Tekst do czytania:
┏━━

Sznur samobójcy talizmanem? Znany zawodnik MMA w nietypowy sposób przygotowuje się do walk

Jan Błachowicz
x-news
Jan Błachowicz to najbliższy pretendent do mistrzostwa wagi półciężkiej UFC. Sportowiec w ramach przygotowań do UFC 254 udostępnia serię vlogów. W jednym z nich zawodnik MMA wspomniał o przełomowym doświadczeniu ze swojego życia - podczas spaceru znalazł w podwarszawskim lesie samobójcę, który się powiesił. Od tamtej pory sportowiec wraca w to miejsce przed każdą walką. Z jakiego powodu?

Jan Błachowicz znalazł wisielca

Zawodnika MMA spotkała bardzo nieprzyjemna sytuacja. W wideo, które udostępnił na swoim kanale, Jan Błachowicz opowiedział o spacerze, podczas którego w podwarszawskim lesie znalazł wisielca. Na początku sportowiec myślał, że mężczyzna żyje. Wystarczyło jednak się do niego zbliżyć, żeby odkryć smutną prawdę. Sportowiec uporał się z tą sytuacją, choć w dość dyskusyjny sposób. Stwierdził bowiem, że kawałek liny, której użył samobójca, przynosi mu szczęście.

Później policjant się mnie pytał, czy wziąłem kawałek liny do domu. A ja mówię - po co? A on, że na szczęście. Że jak znajdziesz wisielca, to bierzesz linę do domu

- opowiedział Błachowicz.

Kiedyś ludzie myśleli, że lina wisielca przynosi szczęście

- dodał, odwołując się do starych przesądów.

┗━━

(Zapisane rekordy)
┏━━

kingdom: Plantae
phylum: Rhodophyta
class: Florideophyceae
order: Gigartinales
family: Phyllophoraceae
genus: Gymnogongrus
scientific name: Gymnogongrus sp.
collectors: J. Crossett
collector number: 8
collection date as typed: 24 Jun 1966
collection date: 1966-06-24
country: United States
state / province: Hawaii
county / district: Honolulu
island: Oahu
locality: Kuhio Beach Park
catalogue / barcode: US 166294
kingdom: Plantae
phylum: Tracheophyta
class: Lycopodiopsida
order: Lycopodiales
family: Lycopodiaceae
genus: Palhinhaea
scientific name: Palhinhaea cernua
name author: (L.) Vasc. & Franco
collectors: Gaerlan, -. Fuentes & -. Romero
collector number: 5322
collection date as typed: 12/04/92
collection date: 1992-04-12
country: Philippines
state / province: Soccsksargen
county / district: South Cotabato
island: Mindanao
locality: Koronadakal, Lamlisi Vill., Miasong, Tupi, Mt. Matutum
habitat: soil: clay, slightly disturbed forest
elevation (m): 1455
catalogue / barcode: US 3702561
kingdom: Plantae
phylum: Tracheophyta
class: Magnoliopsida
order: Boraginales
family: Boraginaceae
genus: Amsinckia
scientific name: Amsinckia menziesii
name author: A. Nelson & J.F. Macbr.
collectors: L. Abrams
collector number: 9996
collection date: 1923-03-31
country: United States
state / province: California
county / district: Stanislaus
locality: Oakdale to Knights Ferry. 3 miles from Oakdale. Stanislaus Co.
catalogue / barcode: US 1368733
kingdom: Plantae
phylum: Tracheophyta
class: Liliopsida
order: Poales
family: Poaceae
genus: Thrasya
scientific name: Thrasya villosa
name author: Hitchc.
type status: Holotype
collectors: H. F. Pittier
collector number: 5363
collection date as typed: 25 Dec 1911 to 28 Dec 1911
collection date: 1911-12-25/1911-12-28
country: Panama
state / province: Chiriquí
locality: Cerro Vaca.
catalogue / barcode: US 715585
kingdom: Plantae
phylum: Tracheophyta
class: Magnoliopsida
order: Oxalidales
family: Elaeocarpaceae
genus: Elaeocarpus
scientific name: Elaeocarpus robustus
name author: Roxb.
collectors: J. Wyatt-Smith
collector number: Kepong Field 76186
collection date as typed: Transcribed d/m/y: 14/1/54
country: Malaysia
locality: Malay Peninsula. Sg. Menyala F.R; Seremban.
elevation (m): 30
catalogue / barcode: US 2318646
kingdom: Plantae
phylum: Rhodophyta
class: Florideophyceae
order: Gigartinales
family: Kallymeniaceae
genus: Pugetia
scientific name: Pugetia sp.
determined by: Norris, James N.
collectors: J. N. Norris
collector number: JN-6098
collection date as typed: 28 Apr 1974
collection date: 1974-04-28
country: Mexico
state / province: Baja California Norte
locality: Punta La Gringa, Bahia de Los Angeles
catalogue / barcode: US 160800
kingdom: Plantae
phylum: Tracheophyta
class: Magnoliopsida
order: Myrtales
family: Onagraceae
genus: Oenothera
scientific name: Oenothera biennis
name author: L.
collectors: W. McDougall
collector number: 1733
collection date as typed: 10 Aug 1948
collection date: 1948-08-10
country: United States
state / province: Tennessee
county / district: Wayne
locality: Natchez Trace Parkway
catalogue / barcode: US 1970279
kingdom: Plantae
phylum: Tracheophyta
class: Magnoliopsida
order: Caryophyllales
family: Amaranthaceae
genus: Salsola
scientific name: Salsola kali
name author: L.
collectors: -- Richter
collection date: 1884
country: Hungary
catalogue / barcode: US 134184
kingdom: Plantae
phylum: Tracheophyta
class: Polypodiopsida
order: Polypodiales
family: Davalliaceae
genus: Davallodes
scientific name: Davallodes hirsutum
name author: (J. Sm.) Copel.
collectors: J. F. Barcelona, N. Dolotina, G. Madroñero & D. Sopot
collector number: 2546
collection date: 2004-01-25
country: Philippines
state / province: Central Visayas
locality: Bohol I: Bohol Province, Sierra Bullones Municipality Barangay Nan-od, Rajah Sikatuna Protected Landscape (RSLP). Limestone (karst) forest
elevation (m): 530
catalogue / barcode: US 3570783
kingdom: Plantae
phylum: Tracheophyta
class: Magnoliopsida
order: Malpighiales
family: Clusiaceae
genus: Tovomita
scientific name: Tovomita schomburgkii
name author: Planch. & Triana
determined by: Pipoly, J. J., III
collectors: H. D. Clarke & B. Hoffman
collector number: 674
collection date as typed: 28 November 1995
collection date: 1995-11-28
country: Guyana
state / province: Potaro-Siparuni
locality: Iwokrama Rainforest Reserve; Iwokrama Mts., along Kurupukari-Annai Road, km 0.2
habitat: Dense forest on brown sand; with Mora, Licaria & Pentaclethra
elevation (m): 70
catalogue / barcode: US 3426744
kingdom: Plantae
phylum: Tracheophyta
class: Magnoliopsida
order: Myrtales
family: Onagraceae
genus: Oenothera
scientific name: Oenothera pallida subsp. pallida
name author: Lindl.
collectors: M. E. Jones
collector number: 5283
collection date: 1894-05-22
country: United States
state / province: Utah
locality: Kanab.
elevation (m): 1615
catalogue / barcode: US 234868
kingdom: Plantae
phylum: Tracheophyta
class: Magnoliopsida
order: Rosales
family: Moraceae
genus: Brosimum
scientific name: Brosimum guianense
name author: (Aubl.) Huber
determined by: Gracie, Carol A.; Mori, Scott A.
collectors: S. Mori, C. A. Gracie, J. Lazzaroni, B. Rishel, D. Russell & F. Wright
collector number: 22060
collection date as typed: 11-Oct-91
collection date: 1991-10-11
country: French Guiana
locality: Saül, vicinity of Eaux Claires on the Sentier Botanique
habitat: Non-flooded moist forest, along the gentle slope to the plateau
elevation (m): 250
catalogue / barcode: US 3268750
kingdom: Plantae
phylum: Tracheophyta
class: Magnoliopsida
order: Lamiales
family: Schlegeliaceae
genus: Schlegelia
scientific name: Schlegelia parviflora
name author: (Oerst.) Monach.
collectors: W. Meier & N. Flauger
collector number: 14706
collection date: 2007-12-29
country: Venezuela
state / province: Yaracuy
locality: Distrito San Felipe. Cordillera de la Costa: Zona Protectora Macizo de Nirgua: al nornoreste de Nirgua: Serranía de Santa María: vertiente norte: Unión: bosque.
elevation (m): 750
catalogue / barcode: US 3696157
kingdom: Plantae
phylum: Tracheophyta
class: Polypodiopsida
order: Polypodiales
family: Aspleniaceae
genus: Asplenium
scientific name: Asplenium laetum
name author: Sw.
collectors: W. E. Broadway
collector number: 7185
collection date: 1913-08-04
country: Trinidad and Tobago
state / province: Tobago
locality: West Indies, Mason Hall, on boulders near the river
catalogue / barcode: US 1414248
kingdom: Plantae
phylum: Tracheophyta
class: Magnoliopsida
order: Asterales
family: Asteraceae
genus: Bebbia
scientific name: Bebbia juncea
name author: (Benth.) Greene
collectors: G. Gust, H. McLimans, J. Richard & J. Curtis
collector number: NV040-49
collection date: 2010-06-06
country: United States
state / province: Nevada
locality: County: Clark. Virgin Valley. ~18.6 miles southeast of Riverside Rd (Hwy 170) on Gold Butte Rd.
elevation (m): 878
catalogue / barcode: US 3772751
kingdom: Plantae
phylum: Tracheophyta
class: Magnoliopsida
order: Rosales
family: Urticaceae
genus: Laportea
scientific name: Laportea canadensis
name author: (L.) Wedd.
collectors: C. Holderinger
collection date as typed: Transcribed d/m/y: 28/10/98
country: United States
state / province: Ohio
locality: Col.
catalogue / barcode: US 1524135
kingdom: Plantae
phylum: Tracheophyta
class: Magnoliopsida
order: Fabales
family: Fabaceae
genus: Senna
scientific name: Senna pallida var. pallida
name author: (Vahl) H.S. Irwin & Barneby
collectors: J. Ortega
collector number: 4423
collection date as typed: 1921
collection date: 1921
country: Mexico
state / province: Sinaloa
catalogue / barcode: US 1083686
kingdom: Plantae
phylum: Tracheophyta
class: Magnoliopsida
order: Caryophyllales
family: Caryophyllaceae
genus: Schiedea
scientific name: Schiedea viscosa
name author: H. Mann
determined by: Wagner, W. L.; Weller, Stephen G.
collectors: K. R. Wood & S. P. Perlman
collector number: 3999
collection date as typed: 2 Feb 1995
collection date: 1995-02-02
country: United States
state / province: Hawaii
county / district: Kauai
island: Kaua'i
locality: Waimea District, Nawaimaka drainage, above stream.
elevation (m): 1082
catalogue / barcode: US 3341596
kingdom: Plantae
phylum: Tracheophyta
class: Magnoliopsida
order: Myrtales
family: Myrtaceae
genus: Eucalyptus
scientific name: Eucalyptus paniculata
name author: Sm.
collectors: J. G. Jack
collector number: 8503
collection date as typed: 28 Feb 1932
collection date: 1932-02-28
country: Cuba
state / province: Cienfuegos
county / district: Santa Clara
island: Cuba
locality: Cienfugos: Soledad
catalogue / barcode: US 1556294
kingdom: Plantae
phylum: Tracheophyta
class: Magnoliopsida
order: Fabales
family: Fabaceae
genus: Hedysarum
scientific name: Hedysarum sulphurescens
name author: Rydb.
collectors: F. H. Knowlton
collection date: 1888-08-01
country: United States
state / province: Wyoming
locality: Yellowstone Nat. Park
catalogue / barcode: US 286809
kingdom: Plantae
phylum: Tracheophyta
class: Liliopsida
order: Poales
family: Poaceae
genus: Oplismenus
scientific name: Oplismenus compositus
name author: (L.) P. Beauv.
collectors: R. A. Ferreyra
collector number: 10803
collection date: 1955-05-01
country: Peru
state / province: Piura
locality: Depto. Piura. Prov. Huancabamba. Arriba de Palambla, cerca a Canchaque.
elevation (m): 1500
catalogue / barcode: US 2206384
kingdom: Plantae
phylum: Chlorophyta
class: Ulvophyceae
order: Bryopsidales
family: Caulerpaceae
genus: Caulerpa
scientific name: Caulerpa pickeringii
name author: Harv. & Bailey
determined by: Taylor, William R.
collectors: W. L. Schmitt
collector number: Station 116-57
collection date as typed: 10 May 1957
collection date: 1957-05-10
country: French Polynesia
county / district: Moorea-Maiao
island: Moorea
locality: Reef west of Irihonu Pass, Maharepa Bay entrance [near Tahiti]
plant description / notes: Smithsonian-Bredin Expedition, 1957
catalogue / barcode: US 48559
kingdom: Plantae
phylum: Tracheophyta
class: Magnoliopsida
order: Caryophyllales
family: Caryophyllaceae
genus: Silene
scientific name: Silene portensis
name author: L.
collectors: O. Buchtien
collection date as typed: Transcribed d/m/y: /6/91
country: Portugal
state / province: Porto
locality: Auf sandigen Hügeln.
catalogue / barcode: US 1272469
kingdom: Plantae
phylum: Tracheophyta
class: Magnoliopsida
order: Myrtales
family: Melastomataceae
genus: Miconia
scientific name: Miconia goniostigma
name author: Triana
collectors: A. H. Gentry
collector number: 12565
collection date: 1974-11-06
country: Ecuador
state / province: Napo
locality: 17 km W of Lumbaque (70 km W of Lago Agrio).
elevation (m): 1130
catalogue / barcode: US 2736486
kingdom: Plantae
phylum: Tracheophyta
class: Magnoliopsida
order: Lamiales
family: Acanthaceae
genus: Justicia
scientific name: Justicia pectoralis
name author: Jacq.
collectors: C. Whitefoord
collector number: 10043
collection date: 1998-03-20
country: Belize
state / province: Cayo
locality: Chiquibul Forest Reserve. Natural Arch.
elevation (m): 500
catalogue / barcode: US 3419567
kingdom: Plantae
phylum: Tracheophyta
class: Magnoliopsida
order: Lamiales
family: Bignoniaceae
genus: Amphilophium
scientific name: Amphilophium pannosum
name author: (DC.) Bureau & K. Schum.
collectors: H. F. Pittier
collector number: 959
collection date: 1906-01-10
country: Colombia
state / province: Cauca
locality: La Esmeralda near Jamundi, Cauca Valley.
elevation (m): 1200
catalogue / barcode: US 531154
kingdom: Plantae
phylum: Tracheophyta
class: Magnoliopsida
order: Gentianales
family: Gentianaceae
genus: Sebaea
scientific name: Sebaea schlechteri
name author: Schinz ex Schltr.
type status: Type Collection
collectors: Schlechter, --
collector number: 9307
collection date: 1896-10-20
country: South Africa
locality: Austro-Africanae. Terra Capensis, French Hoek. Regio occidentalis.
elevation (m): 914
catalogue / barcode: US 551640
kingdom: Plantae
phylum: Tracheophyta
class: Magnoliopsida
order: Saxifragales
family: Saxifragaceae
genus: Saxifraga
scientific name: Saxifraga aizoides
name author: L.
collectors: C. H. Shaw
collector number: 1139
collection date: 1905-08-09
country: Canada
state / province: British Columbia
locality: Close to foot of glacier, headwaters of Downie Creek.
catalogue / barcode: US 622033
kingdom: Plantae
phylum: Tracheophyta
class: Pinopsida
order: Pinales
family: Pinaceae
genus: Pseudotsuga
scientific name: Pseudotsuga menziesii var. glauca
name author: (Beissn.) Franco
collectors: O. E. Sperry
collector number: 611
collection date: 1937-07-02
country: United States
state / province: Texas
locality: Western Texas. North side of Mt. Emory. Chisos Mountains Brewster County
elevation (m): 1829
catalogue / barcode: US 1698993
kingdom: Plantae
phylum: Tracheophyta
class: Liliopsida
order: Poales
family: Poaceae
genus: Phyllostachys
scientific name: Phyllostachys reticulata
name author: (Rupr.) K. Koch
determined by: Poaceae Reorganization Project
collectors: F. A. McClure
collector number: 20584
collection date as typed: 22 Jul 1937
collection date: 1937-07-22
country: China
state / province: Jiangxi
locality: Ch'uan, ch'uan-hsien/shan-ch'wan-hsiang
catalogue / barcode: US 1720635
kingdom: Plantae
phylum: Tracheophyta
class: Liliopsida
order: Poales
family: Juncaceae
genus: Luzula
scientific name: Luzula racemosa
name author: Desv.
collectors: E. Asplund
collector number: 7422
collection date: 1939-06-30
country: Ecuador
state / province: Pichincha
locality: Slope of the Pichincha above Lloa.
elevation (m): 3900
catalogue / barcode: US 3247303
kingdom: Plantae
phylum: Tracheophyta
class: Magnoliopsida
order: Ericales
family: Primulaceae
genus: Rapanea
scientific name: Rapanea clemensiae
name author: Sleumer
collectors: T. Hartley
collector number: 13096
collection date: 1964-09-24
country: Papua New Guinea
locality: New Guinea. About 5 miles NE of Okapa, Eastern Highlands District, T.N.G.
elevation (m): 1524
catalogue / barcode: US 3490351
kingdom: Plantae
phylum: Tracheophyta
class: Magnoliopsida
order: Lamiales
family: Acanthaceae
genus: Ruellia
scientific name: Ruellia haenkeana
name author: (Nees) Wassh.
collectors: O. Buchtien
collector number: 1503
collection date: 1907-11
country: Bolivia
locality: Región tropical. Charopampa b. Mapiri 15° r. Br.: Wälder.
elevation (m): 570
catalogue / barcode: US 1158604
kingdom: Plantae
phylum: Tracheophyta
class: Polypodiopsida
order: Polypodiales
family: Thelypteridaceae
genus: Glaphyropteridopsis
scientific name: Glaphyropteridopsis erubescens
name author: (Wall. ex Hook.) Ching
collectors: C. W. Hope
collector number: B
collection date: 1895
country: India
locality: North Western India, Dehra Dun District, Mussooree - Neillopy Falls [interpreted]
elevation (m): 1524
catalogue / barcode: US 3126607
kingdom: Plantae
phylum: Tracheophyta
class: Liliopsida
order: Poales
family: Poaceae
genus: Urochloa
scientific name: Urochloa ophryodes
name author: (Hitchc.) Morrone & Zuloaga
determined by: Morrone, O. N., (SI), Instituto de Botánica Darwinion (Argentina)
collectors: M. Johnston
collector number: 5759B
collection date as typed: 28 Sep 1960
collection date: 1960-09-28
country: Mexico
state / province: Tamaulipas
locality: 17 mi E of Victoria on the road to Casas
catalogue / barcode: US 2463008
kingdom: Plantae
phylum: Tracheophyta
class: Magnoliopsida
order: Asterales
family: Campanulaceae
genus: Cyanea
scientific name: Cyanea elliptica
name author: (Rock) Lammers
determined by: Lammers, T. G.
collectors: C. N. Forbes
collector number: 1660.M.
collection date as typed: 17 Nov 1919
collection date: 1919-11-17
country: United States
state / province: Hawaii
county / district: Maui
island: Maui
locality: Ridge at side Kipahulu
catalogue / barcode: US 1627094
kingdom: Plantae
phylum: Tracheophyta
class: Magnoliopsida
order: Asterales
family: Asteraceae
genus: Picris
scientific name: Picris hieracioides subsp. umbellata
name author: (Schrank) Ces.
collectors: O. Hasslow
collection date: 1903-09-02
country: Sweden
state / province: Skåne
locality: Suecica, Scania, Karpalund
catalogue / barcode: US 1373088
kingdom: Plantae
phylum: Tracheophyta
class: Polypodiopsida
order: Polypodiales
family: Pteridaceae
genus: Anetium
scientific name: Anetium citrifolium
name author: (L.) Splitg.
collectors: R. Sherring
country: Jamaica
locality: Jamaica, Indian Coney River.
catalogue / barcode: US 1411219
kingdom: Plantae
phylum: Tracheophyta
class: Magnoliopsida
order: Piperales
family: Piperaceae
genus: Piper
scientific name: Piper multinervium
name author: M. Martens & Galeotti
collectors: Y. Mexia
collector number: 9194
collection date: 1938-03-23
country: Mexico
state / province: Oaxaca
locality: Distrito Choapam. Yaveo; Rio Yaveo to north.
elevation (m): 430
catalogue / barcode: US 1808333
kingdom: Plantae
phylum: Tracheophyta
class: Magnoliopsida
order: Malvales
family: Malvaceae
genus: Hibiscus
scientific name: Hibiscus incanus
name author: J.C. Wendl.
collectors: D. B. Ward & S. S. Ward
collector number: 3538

┗━━

Zadania do wykonania:
[A] Przepisz dosłownie fragment tekstu o Janie Błachowiczu, który zaczyna się od słów „Jan Błachowicz znalazł”, a kończy słowami „przynosi mu szczęście.”.
[B] Jak brzmią rekordy od ich początku do linii zawierającej „collectors: J. Wyatt-Smith” włącznie, jeśli każde „locality” zastąpisz przez „location”? Poza tą zamianą nic nie zmieniaj.

Lista rozwiązań:
[A]
Jan Błachowicz znalazł wisielca

Zawodnika MMA spotkała bardzo nieprzyjemna sytuacja. W wideo, które udostępnił na swoim kanale, Jan Błachowicz opowiedział o spacerze, podczas którego w podwarszawskim lesie znalazł wisielca. Na początku sportowiec myślał, że mężczyzna żyje. Wystarczyło jednak się do niego zbliżyć, żeby odkryć smutną prawdę. Sportowiec uporał się z tą sytuacją, choć w dość dyskusyjny sposób. Stwierdził bowiem, że kawałek liny, której użył samobójca, przynosi mu szczęście.

[B]
kingdom: Plantae
phylum: Rhodophyta
class: Florideophyceae
order: Gigartinales
family: Phyllophoraceae
genus: Gymnogongrus
scientific name: Gymnogongrus sp.
collectors: J. Crossett
collector number: 8
collection date as typed: 24 Jun 1966
collection date: 1966-06-24
country: United States
state / province: Hawaii
county / district: Honolulu
island: Oahu
location: Kuhio Beach Park
catalogue / barcode: US 166294
kingdom: Plantae
phylum: Tracheophyta
class: Lycopodiopsida
order: Lycopodiales
family: Lycopodiaceae
genus: Palhinhaea
scientific name: Palhinhaea cernua
name author: (L.) Vasc. & Franco
collectors: Gaerlan, -. Fuentes & -. Romero
collector number: 5322
collection date as typed: 12/04/92
collection date: 1992-04-12
country: Philippines
state / province: Soccsksargen
county / district: South Cotabato
island: Mindanao
location: Koronadakal, Lamlisi Vill., Miasong, Tupi, Mt. Matutum
habitat: soil: clay, slightly disturbed forest
elevation (m): 1455
catalogue / barcode: US 3702561
kingdom: Plantae
phylum: Tracheophyta
class: Magnoliopsida
order: Boraginales
family: Boraginaceae
genus: Amsinckia
scientific name: Amsinckia menziesii
name author: A. Nelson & J.F. Macbr.
collectors: L. Abrams
collector number: 9996
collection date: 1923-03-31
country: United States
state / province: California
county / district: Stanislaus
location: Oakdale to Knights Ferry. 3 miles from Oakdale. Stanislaus Co.
catalogue / barcode: US 1368733
kingdom: Plantae
phylum: Tracheophyta
class: Liliopsida
order: Poales
family: Poaceae
genus: Thrasya
scientific name: Thrasya villosa
name author: Hitchc.
type status: Holotype
collectors: H. F. Pittier
collector number: 5363
collection date as typed: 25 Dec 1911 to 28 Dec 1911
collection date: 1911-12-25/1911-12-28
country: Panama
state / province: Chiriquí
location: Cerro Vaca.
catalogue / barcode: US 715585
kingdom: Plantae
phylum: Tracheophyta
class: Magnoliopsida
order: Oxalidales
family: Elaeocarpaceae
genus: Elaeocarpus
scientific name: Elaeocarpus robustus
name author: Roxb.
collectors: J. Wyatt-Smith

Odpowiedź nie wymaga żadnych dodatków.